• _PROVIDED DATA_
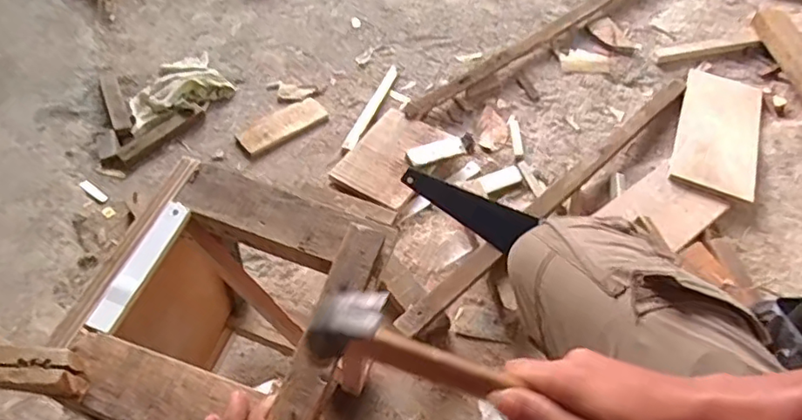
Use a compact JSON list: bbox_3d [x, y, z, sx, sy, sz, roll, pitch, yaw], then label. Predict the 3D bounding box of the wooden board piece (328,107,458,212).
[{"bbox_3d":[-0.009,-0.101,1.010,0.142,0.021,0.203,29,58,16],"label":"wooden board piece"}]

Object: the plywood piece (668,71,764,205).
[{"bbox_3d":[0.569,-0.142,1.008,0.141,0.016,0.333,27,49,8],"label":"plywood piece"}]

• _EXERCISE REQUIREMENTS_
Transcribe the data verbatim. No picture belongs in the result.

• _EXERCISE RESPONSE_
Use a compact JSON list: bbox_3d [x, y, z, sx, sy, sz, roll, pitch, yaw], then label. Predict the 3D bounding box of the wooden board piece (328,107,458,212).
[{"bbox_3d":[-0.009,-0.101,1.010,0.142,0.021,0.203,29,58,16],"label":"wooden board piece"}]

Object: the plywood piece (668,71,764,205).
[{"bbox_3d":[0.569,-0.142,1.008,0.141,0.016,0.333,27,49,8],"label":"plywood piece"}]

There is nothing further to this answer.